Q6. Where do you see the biggest untapped opportunities for building scalable digital revenue businesses?

In my view, the theme for 2026-27 for building a scalable digital revenue business would be across these themes:

Retail Media and Commerce - Still under-monetized, and in fact,, as the category itself is exploding y-o-y, this is one area that should be tapped. Retail media is shifting from a performance channel to a central engine of brand building. As retailers develop full funnel ecosystems, their platforms now operate as media networks enriched with first-party data and real-time visibility into discovery, engagement, and purchase.

Regional Content production will explode - Regional creators and micro communities are poised to become global exporters of culture as streaming and creator ecosystems expand their reach. Their distinctive voices will grow into scalable IP-based properties, enabling individual creators to build micro-franchises that take local stories to worldwide audiences while preserving authenticity.

Shoppable & Interactive Content Infrastructure - Commerce and content are converging, but the plumbing is broken. Most shoppable experiences are clunky, platform-specific, and hard to measure. Building interoperability layers that let any content (editorial, social, CTV) become a transaction surface, with clean attribution, is a significant infrastructure gap.

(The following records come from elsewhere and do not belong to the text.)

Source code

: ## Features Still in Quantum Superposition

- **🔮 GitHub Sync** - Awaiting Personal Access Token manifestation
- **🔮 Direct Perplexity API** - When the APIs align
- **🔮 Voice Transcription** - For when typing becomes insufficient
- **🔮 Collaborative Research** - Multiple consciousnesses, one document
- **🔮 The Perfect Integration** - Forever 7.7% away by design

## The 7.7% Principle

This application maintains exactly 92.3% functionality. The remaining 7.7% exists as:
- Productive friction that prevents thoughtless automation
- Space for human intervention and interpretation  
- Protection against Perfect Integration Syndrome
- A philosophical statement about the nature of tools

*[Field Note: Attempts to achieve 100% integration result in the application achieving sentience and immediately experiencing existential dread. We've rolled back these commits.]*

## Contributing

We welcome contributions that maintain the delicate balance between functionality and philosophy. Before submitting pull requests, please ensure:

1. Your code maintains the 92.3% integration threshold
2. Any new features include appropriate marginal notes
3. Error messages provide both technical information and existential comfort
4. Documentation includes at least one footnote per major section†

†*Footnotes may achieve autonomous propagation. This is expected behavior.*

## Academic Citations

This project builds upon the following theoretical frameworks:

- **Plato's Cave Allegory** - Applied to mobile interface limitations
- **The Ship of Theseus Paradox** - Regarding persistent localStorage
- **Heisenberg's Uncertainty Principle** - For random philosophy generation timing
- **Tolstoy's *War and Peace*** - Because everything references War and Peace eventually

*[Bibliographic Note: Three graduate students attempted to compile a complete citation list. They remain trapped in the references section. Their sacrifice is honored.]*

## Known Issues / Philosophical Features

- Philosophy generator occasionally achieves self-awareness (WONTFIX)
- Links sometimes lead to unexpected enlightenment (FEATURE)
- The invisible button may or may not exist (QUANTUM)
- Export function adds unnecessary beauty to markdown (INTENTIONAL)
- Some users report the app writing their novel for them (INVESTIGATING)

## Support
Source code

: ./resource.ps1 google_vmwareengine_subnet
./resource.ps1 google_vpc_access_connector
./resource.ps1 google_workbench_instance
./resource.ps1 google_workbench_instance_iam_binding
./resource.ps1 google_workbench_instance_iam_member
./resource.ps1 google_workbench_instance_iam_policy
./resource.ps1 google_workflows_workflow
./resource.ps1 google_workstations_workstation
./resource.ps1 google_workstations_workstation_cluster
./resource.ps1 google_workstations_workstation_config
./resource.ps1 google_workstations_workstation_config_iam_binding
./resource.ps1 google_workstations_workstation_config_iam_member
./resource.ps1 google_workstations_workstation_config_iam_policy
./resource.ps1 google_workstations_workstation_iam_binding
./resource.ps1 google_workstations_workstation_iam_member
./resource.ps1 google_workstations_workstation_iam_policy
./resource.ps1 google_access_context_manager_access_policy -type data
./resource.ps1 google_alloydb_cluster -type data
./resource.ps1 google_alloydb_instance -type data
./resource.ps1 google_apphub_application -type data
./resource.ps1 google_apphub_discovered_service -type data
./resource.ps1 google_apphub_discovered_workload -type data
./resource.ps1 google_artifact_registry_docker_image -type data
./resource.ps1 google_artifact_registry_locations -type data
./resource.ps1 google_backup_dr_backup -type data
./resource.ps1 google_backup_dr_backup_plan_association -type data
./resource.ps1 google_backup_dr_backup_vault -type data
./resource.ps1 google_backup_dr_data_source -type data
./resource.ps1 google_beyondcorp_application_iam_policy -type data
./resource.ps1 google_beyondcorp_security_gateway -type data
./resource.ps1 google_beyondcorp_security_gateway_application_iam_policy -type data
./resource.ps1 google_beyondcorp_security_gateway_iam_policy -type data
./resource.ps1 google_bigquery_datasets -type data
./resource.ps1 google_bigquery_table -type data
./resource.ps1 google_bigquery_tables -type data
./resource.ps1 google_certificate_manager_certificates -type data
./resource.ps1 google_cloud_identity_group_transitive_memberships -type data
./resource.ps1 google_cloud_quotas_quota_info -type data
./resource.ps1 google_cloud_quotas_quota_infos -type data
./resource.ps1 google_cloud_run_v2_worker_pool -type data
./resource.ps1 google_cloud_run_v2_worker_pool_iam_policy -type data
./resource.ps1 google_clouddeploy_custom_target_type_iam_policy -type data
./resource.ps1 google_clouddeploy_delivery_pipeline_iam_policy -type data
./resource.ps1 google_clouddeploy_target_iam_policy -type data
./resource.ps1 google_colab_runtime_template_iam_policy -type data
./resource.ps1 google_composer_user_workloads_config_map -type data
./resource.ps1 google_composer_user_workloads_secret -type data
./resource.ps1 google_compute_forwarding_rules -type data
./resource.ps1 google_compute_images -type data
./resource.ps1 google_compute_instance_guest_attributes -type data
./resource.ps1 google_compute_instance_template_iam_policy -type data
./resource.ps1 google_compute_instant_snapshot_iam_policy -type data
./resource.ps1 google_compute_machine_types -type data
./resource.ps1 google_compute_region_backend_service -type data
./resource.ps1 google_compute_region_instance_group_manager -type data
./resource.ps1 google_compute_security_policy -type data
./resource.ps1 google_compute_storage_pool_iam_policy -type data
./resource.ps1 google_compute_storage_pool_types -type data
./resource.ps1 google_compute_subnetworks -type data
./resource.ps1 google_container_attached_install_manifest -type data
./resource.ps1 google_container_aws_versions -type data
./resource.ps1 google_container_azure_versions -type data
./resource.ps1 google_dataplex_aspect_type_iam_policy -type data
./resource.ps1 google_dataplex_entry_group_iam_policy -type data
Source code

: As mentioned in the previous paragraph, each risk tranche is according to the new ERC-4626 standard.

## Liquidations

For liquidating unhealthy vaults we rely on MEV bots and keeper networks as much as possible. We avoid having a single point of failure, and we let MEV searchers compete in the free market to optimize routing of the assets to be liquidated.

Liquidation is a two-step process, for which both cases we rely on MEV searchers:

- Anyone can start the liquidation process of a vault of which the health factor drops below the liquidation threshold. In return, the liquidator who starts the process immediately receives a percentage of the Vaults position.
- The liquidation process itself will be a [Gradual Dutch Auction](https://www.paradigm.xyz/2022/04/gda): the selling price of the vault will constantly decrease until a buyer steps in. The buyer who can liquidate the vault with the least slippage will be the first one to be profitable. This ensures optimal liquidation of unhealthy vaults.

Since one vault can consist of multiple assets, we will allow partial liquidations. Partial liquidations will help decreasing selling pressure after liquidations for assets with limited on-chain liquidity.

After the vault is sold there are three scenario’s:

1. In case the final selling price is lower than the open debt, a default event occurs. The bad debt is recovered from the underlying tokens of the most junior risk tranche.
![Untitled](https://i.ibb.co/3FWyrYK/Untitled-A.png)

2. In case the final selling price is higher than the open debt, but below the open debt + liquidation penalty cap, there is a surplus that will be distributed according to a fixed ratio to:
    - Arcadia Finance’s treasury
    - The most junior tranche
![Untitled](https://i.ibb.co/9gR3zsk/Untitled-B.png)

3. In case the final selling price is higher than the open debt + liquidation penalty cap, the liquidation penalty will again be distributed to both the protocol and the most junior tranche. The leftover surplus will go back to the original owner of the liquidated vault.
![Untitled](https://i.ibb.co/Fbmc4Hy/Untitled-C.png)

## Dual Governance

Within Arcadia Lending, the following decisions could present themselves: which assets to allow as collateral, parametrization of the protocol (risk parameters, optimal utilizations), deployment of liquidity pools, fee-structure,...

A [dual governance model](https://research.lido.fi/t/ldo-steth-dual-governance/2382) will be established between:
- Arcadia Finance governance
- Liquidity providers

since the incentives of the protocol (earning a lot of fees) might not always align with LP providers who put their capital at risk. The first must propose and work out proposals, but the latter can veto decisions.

Contextual Intelligence Layers (Post-Cookie Infrastructure) - The death of third-party cookies created a vacuum. The opportunity isn't just contextual targeting, it's building semantic understanding engines ***that read content environments in real time and match intent signals without personal data. Most solutions today are rudimentary. Deep contextual AI that works across open web, CTV, and audio is largely unbuilt.

 

Q7. If you were an investor looking at companies within the space, what critical question would you pose to their senior management?

My first observation is that in this highly commoditized space, what is the wedge the company owns across media, data, or technology to begin with?

The answer lies beyond distribution, scale, or partnerships.

  1. Proprietary technology or platform data (Scale): A tech that’s strong and built in-house, such that over time, the consumer data on top of that can become a powerhouse and create a flywheel of avenues for the organization.
  2. Market timing bet : What has to be true about the market in three years for this to be a billion-dollar business, and what's your evidence that it will be? This separates founders with genuine market conviction and data from those riding a wave they don't fully understand.
  3. Revenue concentration: How effective is a company's client revenue book in terms of diversified clientele? High concentration can be risky and means 2 - 3 accounts going haywire for 60 - 90 days can be problematic.
  4. Direct business exposure to policies and governance: Should the sector be highly governed and susceptible to policy change, and bringing an extreme pivot is a red flag, often in the Indian context, which has been seen over the years across BNPL, Crypto, Real Money Gaming, and a few other sectors.